Prompt: Search the records below for the word "tokenId". Copy each line where it occurs.

Given data:

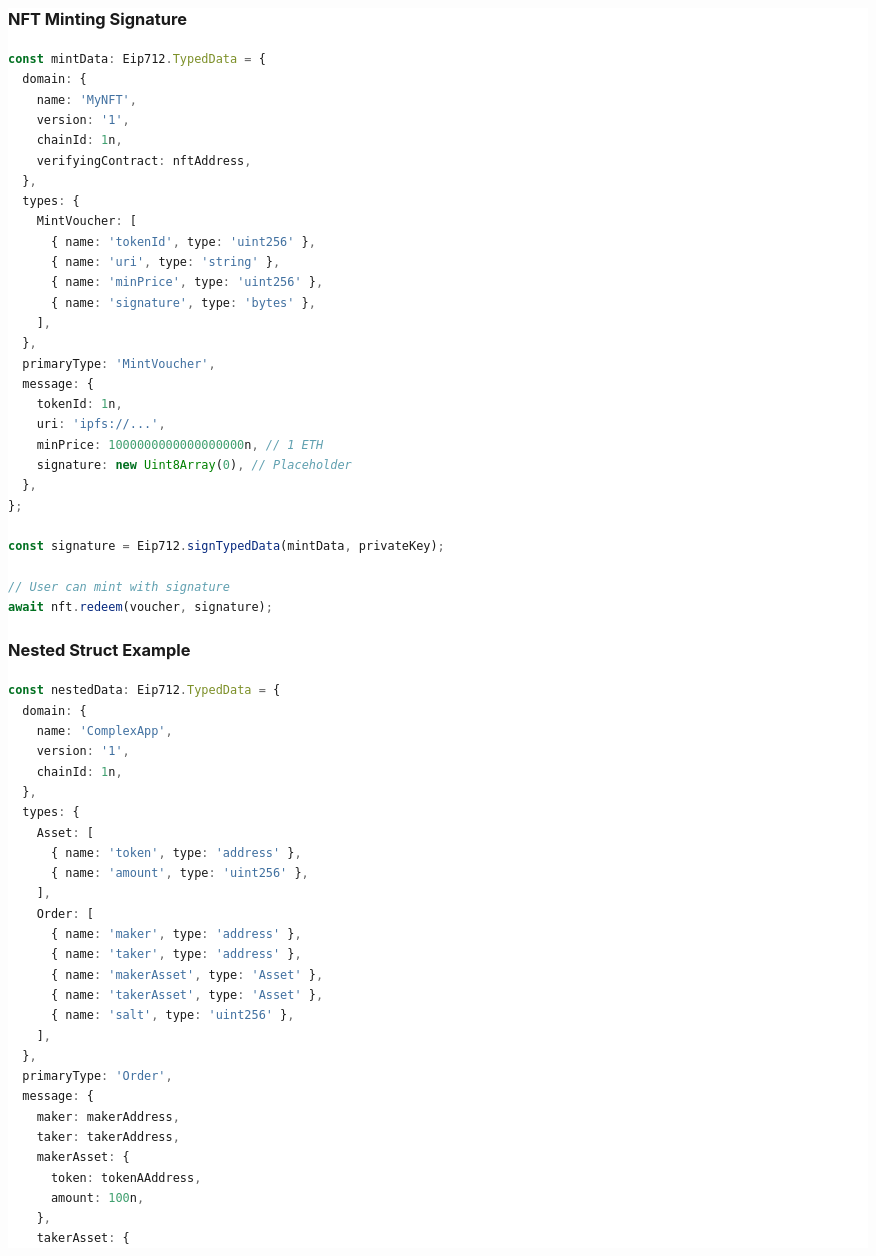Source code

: ### NFT Minting Signature

```typescript
const mintData: Eip712.TypedData = {
  domain: {
    name: 'MyNFT',
    version: '1',
    chainId: 1n,
    verifyingContract: nftAddress,
  },
  types: {
    MintVoucher: [
      { name: 'tokenId', type: 'uint256' },
      { name: 'uri', type: 'string' },
      { name: 'minPrice', type: 'uint256' },
      { name: 'signature', type: 'bytes' },
    ],
  },
  primaryType: 'MintVoucher',
  message: {
    tokenId: 1n,
    uri: 'ipfs://...',
    minPrice: 1000000000000000000n, // 1 ETH
    signature: new Uint8Array(0), // Placeholder
  },
};

const signature = Eip712.signTypedData(mintData, privateKey);

// User can mint with signature
await nft.redeem(voucher, signature);
```

### Nested Struct Example

```typescript
const nestedData: Eip712.TypedData = {
  domain: {
    name: 'ComplexApp',
    version: '1',
    chainId: 1n,
  },
  types: {
    Asset: [
      { name: 'token', type: 'address' },
      { name: 'amount', type: 'uint256' },
    ],
    Order: [
      { name: 'maker', type: 'address' },
      { name: 'taker', type: 'address' },
      { name: 'makerAsset', type: 'Asset' },
      { name: 'takerAsset', type: 'Asset' },
      { name: 'salt', type: 'uint256' },
    ],
  },
  primaryType: 'Order',
  message: {
    maker: makerAddress,
    taker: takerAddress,
    makerAsset: {
      token: tokenAAddress,
      amount: 100n,
    },
    takerAsset: {
```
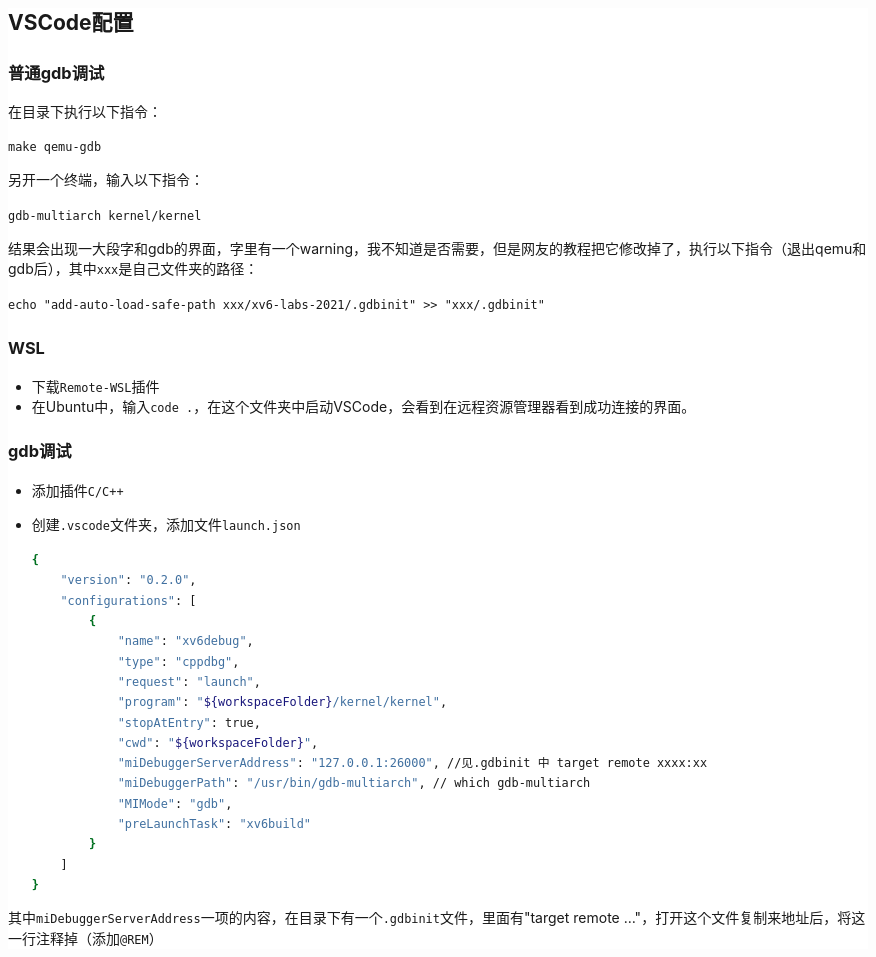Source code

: ## VSCode配置

### 普通gdb调试

在目录下执行以下指令：

```
make qemu-gdb
```

另开一个终端，输入以下指令：

```
gdb-multiarch kernel/kernel
```

结果会出现一大段字和gdb的界面，字里有一个warning，我不知道是否需要，但是网友的教程把它修改掉了，执行以下指令（退出qemu和gdb后），其中`xxx`是自己文件夹的路径：

```
echo "add-auto-load-safe-path xxx/xv6-labs-2021/.gdbinit" >> "xxx/.gdbinit"
```

### WSL

- 下载`Remote-WSL`插件
- 在Ubuntu中，输入`code .`，在这个文件夹中启动VSCode，会看到在远程资源管理器看到成功连接的界面。

### gdb调试

- 添加插件`C/C++`

- 创建`.vscode`文件夹，添加文件`launch.json`

  ```bash
  {
      "version": "0.2.0",
      "configurations": [
          {
              "name": "xv6debug",
              "type": "cppdbg",
              "request": "launch",
              "program": "${workspaceFolder}/kernel/kernel",
              "stopAtEntry": true,
              "cwd": "${workspaceFolder}",
              "miDebuggerServerAddress": "127.0.0.1:26000", //见.gdbinit 中 target remote xxxx:xx
              "miDebuggerPath": "/usr/bin/gdb-multiarch", // which gdb-multiarch
              "MIMode": "gdb",
              "preLaunchTask": "xv6build"
          }
      ]
  }
  ```

其中`miDebuggerServerAddress`一项的内容，在目录下有一个`.gdbinit`文件，里面有"target remote …"，打开这个文件复制来地址后，将这一行注释掉（添加`@REM`）
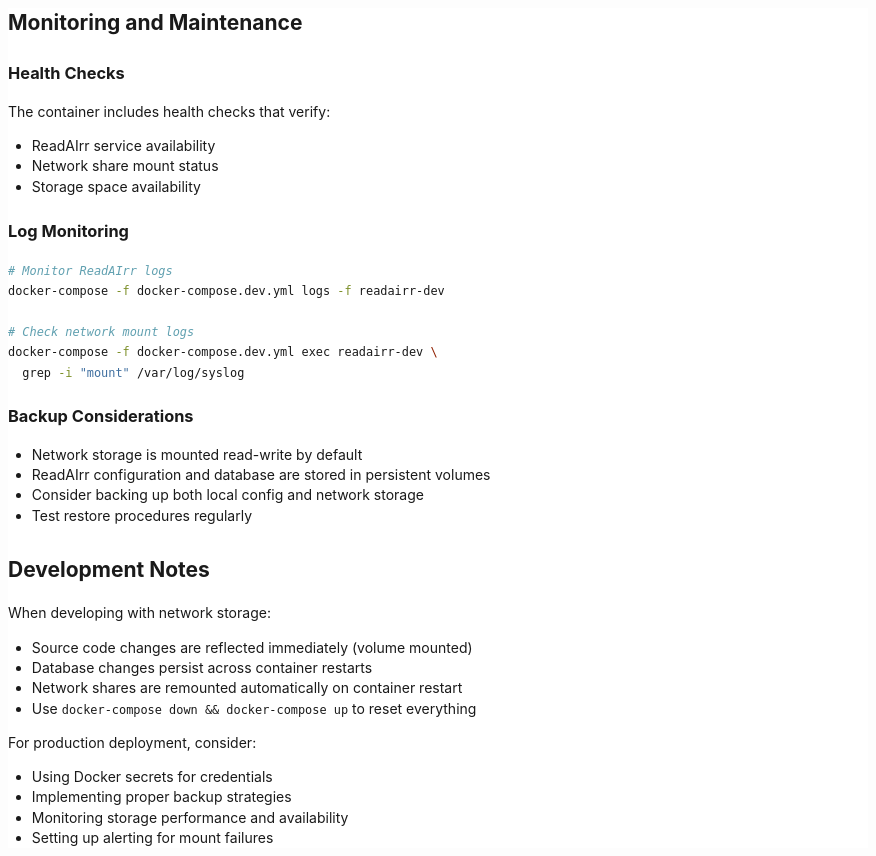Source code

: ## Monitoring and Maintenance

### Health Checks

The container includes health checks that verify:
- ReadAIrr service availability
- Network share mount status
- Storage space availability

### Log Monitoring

```bash
# Monitor ReadAIrr logs
docker-compose -f docker-compose.dev.yml logs -f readairr-dev

# Check network mount logs
docker-compose -f docker-compose.dev.yml exec readairr-dev \
  grep -i "mount" /var/log/syslog
```

### Backup Considerations

- Network storage is mounted read-write by default
- ReadAIrr configuration and database are stored in persistent volumes
- Consider backing up both local config and network storage
- Test restore procedures regularly

## Development Notes

When developing with network storage:

- Source code changes are reflected immediately (volume mounted)
- Database changes persist across container restarts  
- Network shares are remounted automatically on container restart
- Use `docker-compose down && docker-compose up` to reset everything

For production deployment, consider:
- Using Docker secrets for credentials
- Implementing proper backup strategies
- Monitoring storage performance and availability
- Setting up alerting for mount failures
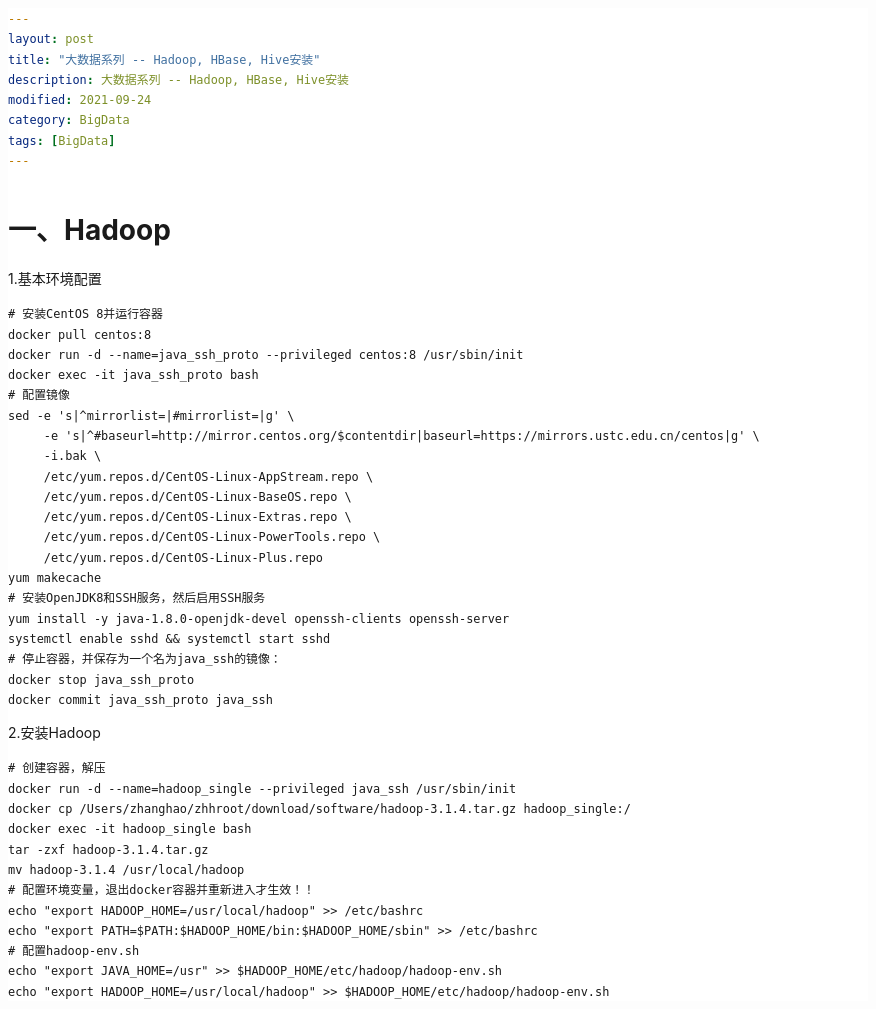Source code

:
 ```yaml
---
layout: post
title: "大数据系列 -- Hadoop, HBase, Hive安装"
description: 大数据系列 -- Hadoop, HBase, Hive安装
modified: 2021-09-24
category: BigData
tags: [BigData]
---
```


# 一、Hadoop

1.基本环境配置

    # 安装CentOS 8并运行容器
    docker pull centos:8
    docker run -d --name=java_ssh_proto --privileged centos:8 /usr/sbin/init
    docker exec -it java_ssh_proto bash
    # 配置镜像
    sed -e 's|^mirrorlist=|#mirrorlist=|g' \
         -e 's|^#baseurl=http://mirror.centos.org/$contentdir|baseurl=https://mirrors.ustc.edu.cn/centos|g' \
         -i.bak \
         /etc/yum.repos.d/CentOS-Linux-AppStream.repo \
         /etc/yum.repos.d/CentOS-Linux-BaseOS.repo \
         /etc/yum.repos.d/CentOS-Linux-Extras.repo \
         /etc/yum.repos.d/CentOS-Linux-PowerTools.repo \
         /etc/yum.repos.d/CentOS-Linux-Plus.repo
    yum makecache
    # 安装OpenJDK8和SSH服务，然后启用SSH服务
    yum install -y java-1.8.0-openjdk-devel openssh-clients openssh-server
    systemctl enable sshd && systemctl start sshd
    # 停止容器，并保存为一个名为java_ssh的镜像：
    docker stop java_ssh_proto
    docker commit java_ssh_proto java_ssh

2.安装Hadoop

    # 创建容器，解压
    docker run -d --name=hadoop_single --privileged java_ssh /usr/sbin/init
    docker cp /Users/zhanghao/zhhroot/download/software/hadoop-3.1.4.tar.gz hadoop_single:/
    docker exec -it hadoop_single bash
    tar -zxf hadoop-3.1.4.tar.gz
    mv hadoop-3.1.4 /usr/local/hadoop
    # 配置环境变量，退出docker容器并重新进入才生效！！
    echo "export HADOOP_HOME=/usr/local/hadoop" >> /etc/bashrc
    echo "export PATH=$PATH:$HADOOP_HOME/bin:$HADOOP_HOME/sbin" >> /etc/bashrc
    # 配置hadoop-env.sh
    echo "export JAVA_HOME=/usr" >> $HADOOP_HOME/etc/hadoop/hadoop-env.sh
    echo "export HADOOP_HOME=/usr/local/hadoop" >> $HADOOP_HOME/etc/hadoop/hadoop-env.sh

Expected answer:
      { name: 'tokenId', type: 'uint256' },
    tokenId: 1n,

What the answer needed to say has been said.